▶ Dataset items

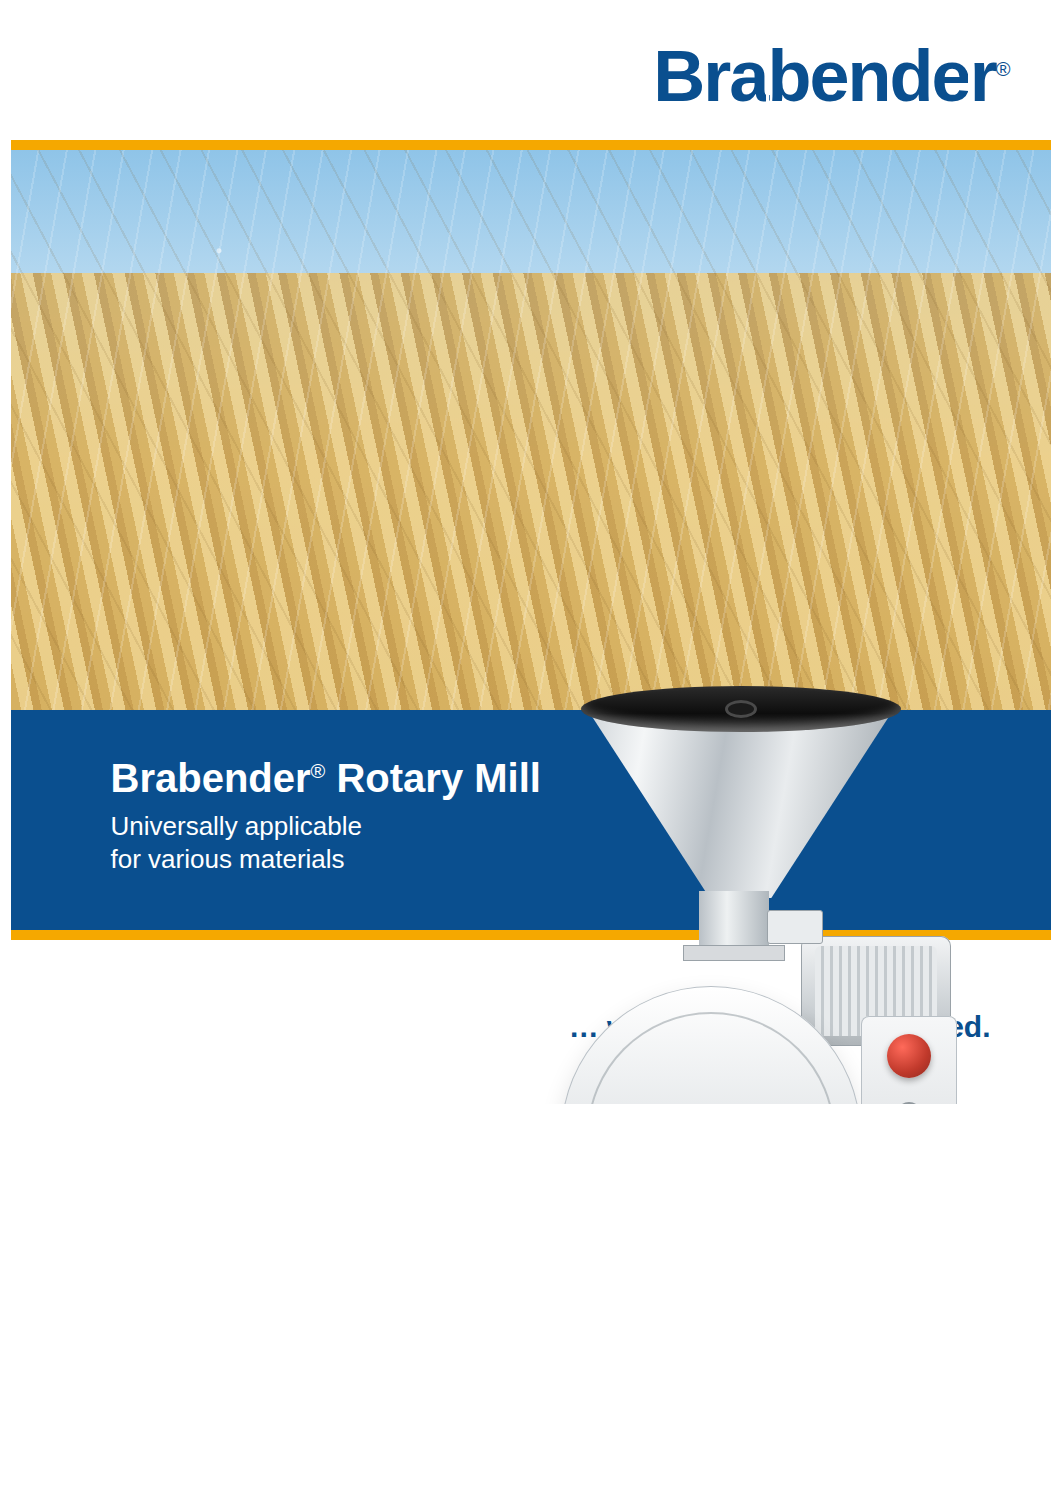Bra ben de r®
Brabender® Rotary Mill
Universally applicable
for various materials
… where quality is measured.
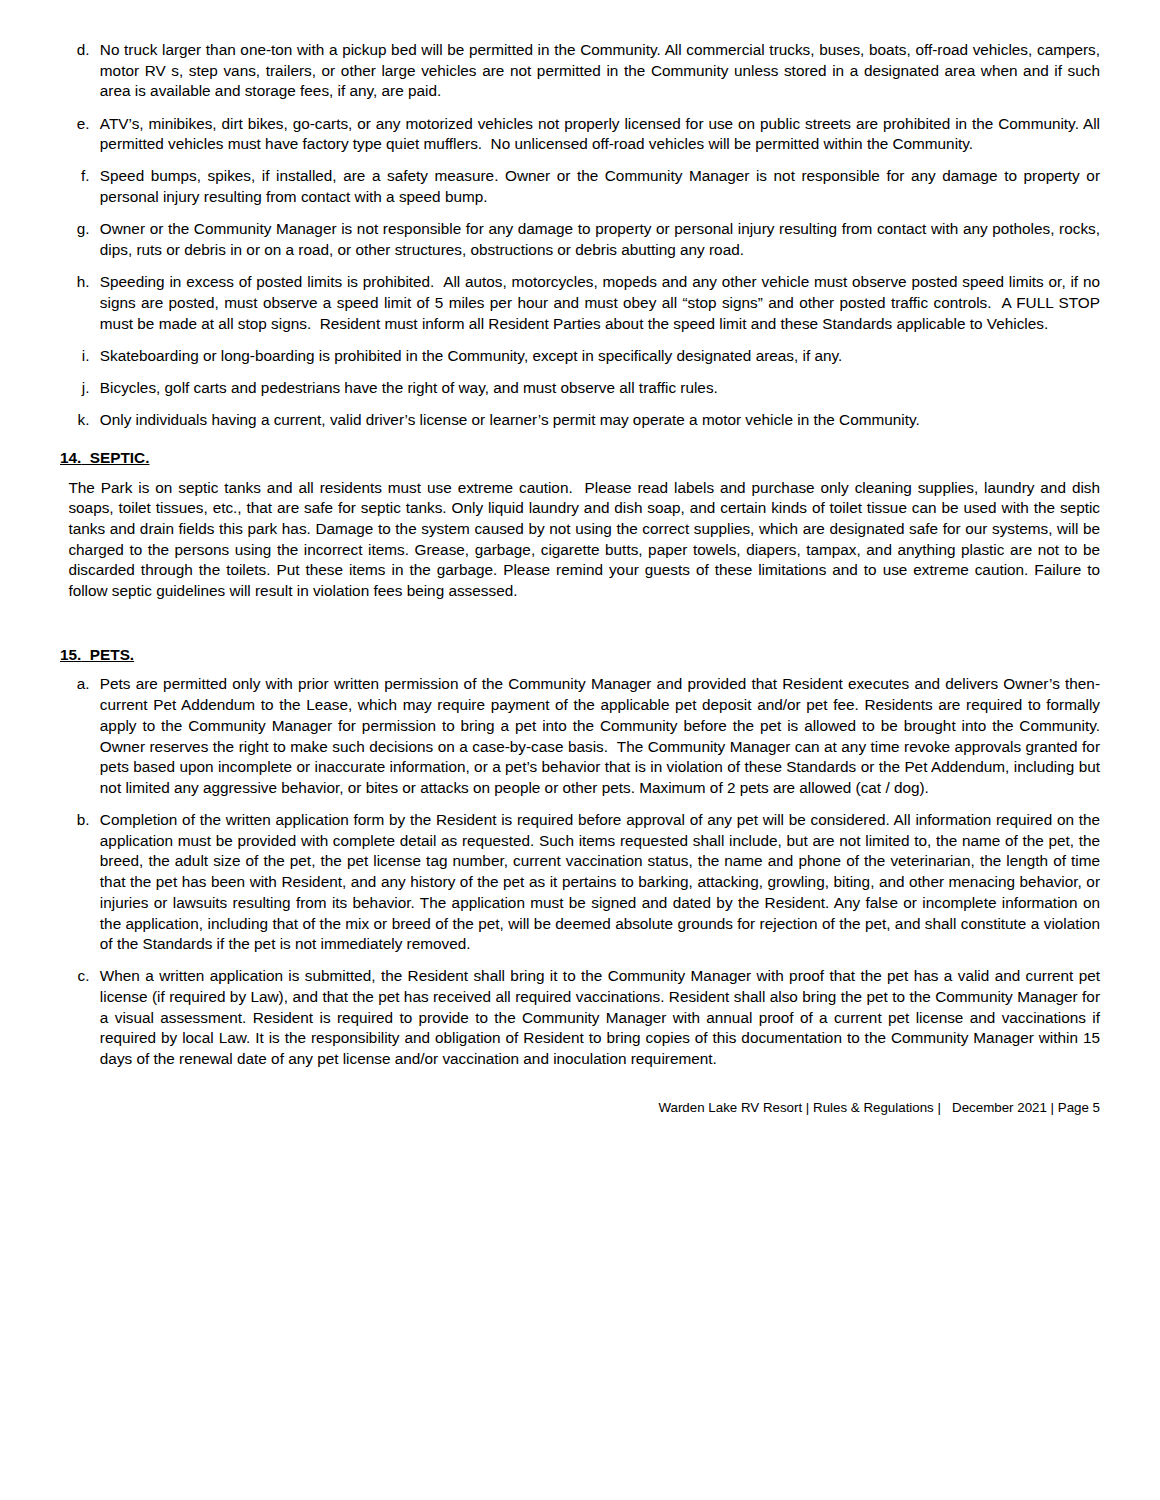No truck larger than one-ton with a pickup bed will be permitted in the Community. All commercial trucks, buses, boats, off-road vehicles, campers, motor RV s, step vans, trailers, or other large vehicles are not permitted in the Community unless stored in a designated area when and if such area is available and storage fees, if any, are paid.
ATV’s, minibikes, dirt bikes, go-carts, or any motorized vehicles not properly licensed for use on public streets are prohibited in the Community. All permitted vehicles must have factory type quiet mufflers. No unlicensed off-road vehicles will be permitted within the Community.
Speed bumps, spikes, if installed, are a safety measure. Owner or the Community Manager is not responsible for any damage to property or personal injury resulting from contact with a speed bump.
Owner or the Community Manager is not responsible for any damage to property or personal injury resulting from contact with any potholes, rocks, dips, ruts or debris in or on a road, or other structures, obstructions or debris abutting any road.
Speeding in excess of posted limits is prohibited. All autos, motorcycles, mopeds and any other vehicle must observe posted speed limits or, if no signs are posted, must observe a speed limit of 5 miles per hour and must obey all “stop signs” and other posted traffic controls. A FULL STOP must be made at all stop signs. Resident must inform all Resident Parties about the speed limit and these Standards applicable to Vehicles.
Skateboarding or long-boarding is prohibited in the Community, except in specifically designated areas, if any.
Bicycles, golf carts and pedestrians have the right of way, and must observe all traffic rules.
Only individuals having a current, valid driver’s license or learner’s permit may operate a motor vehicle in the Community.
14. SEPTIC.
The Park is on septic tanks and all residents must use extreme caution. Please read labels and purchase only cleaning supplies, laundry and dish soaps, toilet tissues, etc., that are safe for septic tanks. Only liquid laundry and dish soap, and certain kinds of toilet tissue can be used with the septic tanks and drain fields this park has. Damage to the system caused by not using the correct supplies, which are designated safe for our systems, will be charged to the persons using the incorrect items. Grease, garbage, cigarette butts, paper towels, diapers, tampax, and anything plastic are not to be discarded through the toilets. Put these items in the garbage. Please remind your guests of these limitations and to use extreme caution. Failure to follow septic guidelines will result in violation fees being assessed.
15. PETS.
Pets are permitted only with prior written permission of the Community Manager and provided that Resident executes and delivers Owner’s then-current Pet Addendum to the Lease, which may require payment of the applicable pet deposit and/or pet fee. Residents are required to formally apply to the Community Manager for permission to bring a pet into the Community before the pet is allowed to be brought into the Community. Owner reserves the right to make such decisions on a case-by-case basis. The Community Manager can at any time revoke approvals granted for pets based upon incomplete or inaccurate information, or a pet’s behavior that is in violation of these Standards or the Pet Addendum, including but not limited any aggressive behavior, or bites or attacks on people or other pets. Maximum of 2 pets are allowed (cat / dog).
Completion of the written application form by the Resident is required before approval of any pet will be considered. All information required on the application must be provided with complete detail as requested. Such items requested shall include, but are not limited to, the name of the pet, the breed, the adult size of the pet, the pet license tag number, current vaccination status, the name and phone of the veterinarian, the length of time that the pet has been with Resident, and any history of the pet as it pertains to barking, attacking, growling, biting, and other menacing behavior, or injuries or lawsuits resulting from its behavior. The application must be signed and dated by the Resident. Any false or incomplete information on the application, including that of the mix or breed of the pet, will be deemed absolute grounds for rejection of the pet, and shall constitute a violation of the Standards if the pet is not immediately removed.
When a written application is submitted, the Resident shall bring it to the Community Manager with proof that the pet has a valid and current pet license (if required by Law), and that the pet has received all required vaccinations. Resident shall also bring the pet to the Community Manager for a visual assessment. Resident is required to provide to the Community Manager with annual proof of a current pet license and vaccinations if required by local Law. It is the responsibility and obligation of Resident to bring copies of this documentation to the Community Manager within 15 days of the renewal date of any pet license and/or vaccination and inoculation requirement.
Warden Lake RV Resort | Rules & Regulations | December 2021 | Page 5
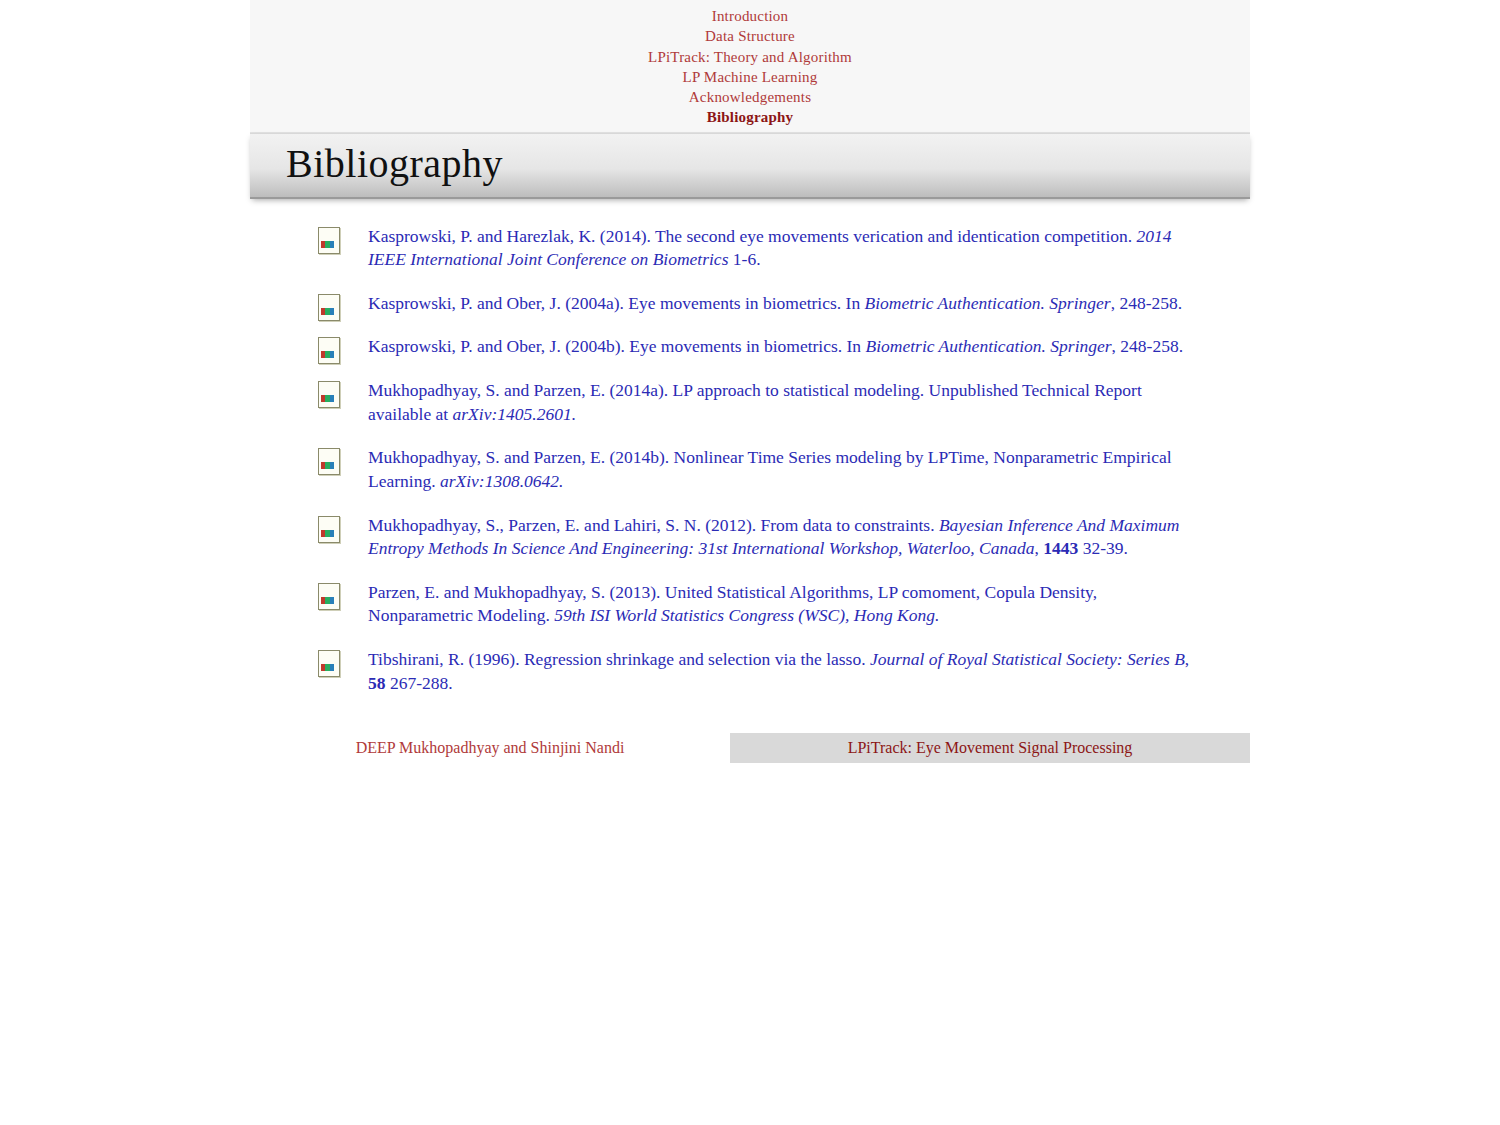Introduction
Data Structure
LPiTrack: Theory and Algorithm
LP Machine Learning
Acknowledgements
Bibliography
Bibliography
Kasprowski, P. and Harezlak, K. (2014). The second eye movements verication and identication competition. 2014 IEEE International Joint Conference on Biometrics 1-6.
Kasprowski, P. and Ober, J. (2004a). Eye movements in biometrics. In Biometric Authentication. Springer, 248-258.
Kasprowski, P. and Ober, J. (2004b). Eye movements in biometrics. In Biometric Authentication. Springer, 248-258.
Mukhopadhyay, S. and Parzen, E. (2014a). LP approach to statistical modeling. Unpublished Technical Report available at arXiv:1405.2601.
Mukhopadhyay, S. and Parzen, E. (2014b). Nonlinear Time Series modeling by LPTime, Nonparametric Empirical Learning. arXiv:1308.0642.
Mukhopadhyay, S., Parzen, E. and Lahiri, S. N. (2012). From data to constraints. Bayesian Inference And Maximum Entropy Methods In Science And Engineering: 31st International Workshop, Waterloo, Canada, 1443 32-39.
Parzen, E. and Mukhopadhyay, S. (2013). United Statistical Algorithms, LP comoment, Copula Density, Nonparametric Modeling. 59th ISI World Statistics Congress (WSC), Hong Kong.
Tibshirani, R. (1996). Regression shrinkage and selection via the lasso. Journal of Royal Statistical Society: Series B, 58 267-288.
DEEP Mukhopadhyay and Shinjini Nandi
LPiTrack: Eye Movement Signal Processing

▶ EXERCISE
Of the entries above, repeat exactly the lines between the line with "Data Structure" and the line with "Mukhopadhyay, S. and Parzen, E. (2014b).", inclusive, and no others.

▶ OUTPUT OF THE EXERCISE
Data Structure
LPiTrack: Theory and Algorithm
LP Machine Learning
Acknowledgements
Bibliography
Bibliography
Kasprowski, P. and Harezlak, K. (2014). The second eye movements verication and identication competition. 2014 IEEE International Joint Conference on Biometrics 1-6.
Kasprowski, P. and Ober, J. (2004a). Eye movements in biometrics. In Biometric Authentication. Springer, 248-258.
Kasprowski, P. and Ober, J. (2004b). Eye movements in biometrics. In Biometric Authentication. Springer, 248-258.
Mukhopadhyay, S. and Parzen, E. (2014a). LP approach to statistical modeling. Unpublished Technical Report available at arXiv:1405.2601.
Mukhopadhyay, S. and Parzen, E. (2014b). Nonlinear Time Series modeling by LPTime, Nonparametric Empirical Learning. arXiv:1308.0642.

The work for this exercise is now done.